Sustainable Development Report 2020 outlines road map to overcome Covid-19

Sustainable Development Report 2020 (SDR 2020 ) says the world needs to learn from good practices, focus on hunger hotspots, strengthen financing mechanisms, provide social protection and develop drugs to recover better from Covd-19.

SARS-Covid
By CDC/ Alissa Eckert, MS; Dan Higgins, MAM – https://phil.cdc.gov/Details.aspx?pid=23312

The COVID-19 pandemic is the worst human and economic crisis of our times.  It calls for more than proportionate response to not only fight the pandemic, but also bounce back better. The response can range from learning from best practices from East Asia and the Pacific regions, focusing on hunger hotspots to fight food insecurity, strengthening financing mechanisms for developing countries, providing social protection, and promoting research and development of drugs and vaccines for COVID-19, according to a recent report.

The Sustainable Development Report 2020 (SDR 2020) tracking the performance of UN member states on 17 Sustainable Development Goals (SDGs) adopted in 2015 was written by eminent economist Jeffrey D Sachs, Director of the Center for Sustainable Development at Columbia University, and other independent experts at the Sustainable Development Solutions Network (SDSN) and Bertelsmann Stiftung, and published by Cambridge University Press.

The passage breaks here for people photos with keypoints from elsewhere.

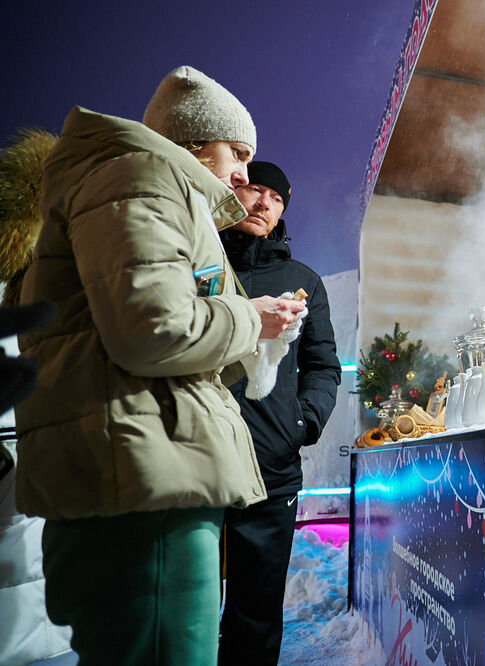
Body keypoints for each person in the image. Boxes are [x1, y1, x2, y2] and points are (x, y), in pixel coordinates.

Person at [14, 66, 305, 665]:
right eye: (238, 152)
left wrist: (258, 339)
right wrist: (249, 318)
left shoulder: (133, 183)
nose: (246, 175)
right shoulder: (142, 177)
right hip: (146, 483)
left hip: (141, 471)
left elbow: (146, 332)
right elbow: (153, 330)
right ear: (195, 142)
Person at [218, 161, 341, 665]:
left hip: (271, 461)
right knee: (188, 598)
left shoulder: (301, 280)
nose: (265, 202)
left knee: (256, 603)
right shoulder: (198, 263)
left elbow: (322, 364)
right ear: (233, 191)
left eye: (277, 198)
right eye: (256, 189)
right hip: (194, 455)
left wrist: (304, 421)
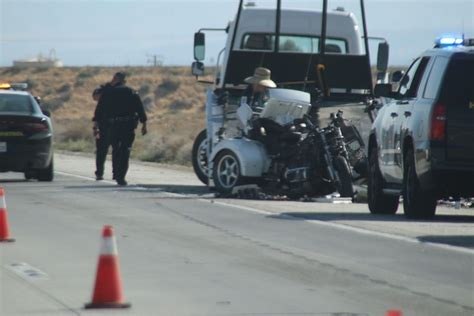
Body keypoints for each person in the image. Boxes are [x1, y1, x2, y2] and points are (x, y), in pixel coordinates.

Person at [94, 72, 147, 186]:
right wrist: (144, 124)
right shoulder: (131, 92)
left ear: (117, 80)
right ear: (125, 81)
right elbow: (140, 108)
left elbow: (99, 110)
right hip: (128, 126)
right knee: (125, 150)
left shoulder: (108, 93)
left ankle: (117, 174)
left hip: (112, 126)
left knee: (116, 149)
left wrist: (96, 125)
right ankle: (120, 176)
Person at [91, 73, 123, 180]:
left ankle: (116, 173)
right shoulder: (105, 88)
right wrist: (96, 125)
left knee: (117, 150)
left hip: (117, 124)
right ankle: (99, 172)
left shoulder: (123, 90)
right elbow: (96, 98)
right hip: (104, 123)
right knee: (101, 150)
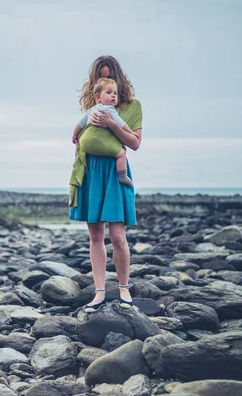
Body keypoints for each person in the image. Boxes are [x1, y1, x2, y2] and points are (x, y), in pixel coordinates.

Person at [68, 55, 143, 313]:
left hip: (114, 169)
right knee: (95, 234)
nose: (106, 82)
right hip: (91, 170)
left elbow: (134, 143)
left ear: (119, 79)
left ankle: (124, 288)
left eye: (109, 75)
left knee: (118, 236)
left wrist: (112, 123)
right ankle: (99, 292)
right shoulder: (92, 107)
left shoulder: (132, 107)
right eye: (100, 77)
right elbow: (80, 130)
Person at [71, 78, 134, 186]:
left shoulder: (92, 109)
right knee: (121, 154)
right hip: (97, 141)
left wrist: (74, 135)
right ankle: (122, 176)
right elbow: (121, 124)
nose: (113, 96)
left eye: (115, 93)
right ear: (98, 97)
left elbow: (80, 124)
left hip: (85, 144)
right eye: (109, 93)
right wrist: (131, 133)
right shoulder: (110, 110)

SDR 2020 builds on the principles of SDGs.  “The Sustainable Development Goals are needed more than ever. Their bedrock principles of social inclusion, universal access to public services, and global cooperation are the guideposts for fighting Covid-19 as well as for the investment-led recovery the world should adopt to overcome the economic crisis caused by the pandemic,” says Sachs

Even before the coronavirus pandemic, the achievement of the SDGs by 2030 was off-track. There was also uneven and insufficient progress. The pandemic has further affected the SDG progress, adds another publication, Sustainable Development Goals Report 2020 by the UN Department of Economic and Social Affairs (UNDESA).

The global efforts have been insufficient to deliver the change we need. Now, due to COVID-19, an unprecedented health, economic and social crisis is threatening lives and livelihoods, making the achievement of Goals even more challenging, according to UN Secretary-General António Guterres.

The report flags that it is the poorest and most vulnerable – including children, older persons, persons with disabilities, migrants and refugees – who are the worst affected by the COVID-19 pandemic.

Key findings:

  • An estimated 71 million people are expected to be pushed back into extreme poverty in 2020, the first rise in global poverty since 1998.
  • Underemployment and unemployment due to the crisis mean some 1.6 billion already vulnerable workers in the informal economy – half the global workforce – may be significantly affected.
  • The more than one billion slum dwellers worldwide are acutely at risk from the effects of COVID-19, suffering from a lack of adequate housing, no running water at home, shared toilets, little or no waste management systems, overcrowded public transport and limited access to formal health care facilities.
  • Women and children are also among those bearing the heaviest brunt of the pandemic’s effects. Disruption to health and vaccination services and limited access to diet and nutrition services have the potential to cause hundreds of thousands of additional under-5 deaths and tens of thousands of additional maternal deaths in 2020.
  • School closures have kept 90 per cent of students worldwide (1.57 billion) out of school and caused over 370 million children to miss out on school meals they depend on. Lack of access to computers and the internet at home means remote learning is out of reach of many.
  • As more families fall into extreme poverty, children in poor and disadvantaged communities are at much greater risk of child labour, child marriage and child trafficking.

The report also stresses that climate change risks are imminent with increasing ocean acidification, land degradation, and unsustainable consumption and production patterns. Year 2019 was the second warmest year on record. Given such grim situation, it is time for the global community to get its act together not only to win the war against the coronavirus pandemic, but also prepare to fight future emergencies. The sooner, the better.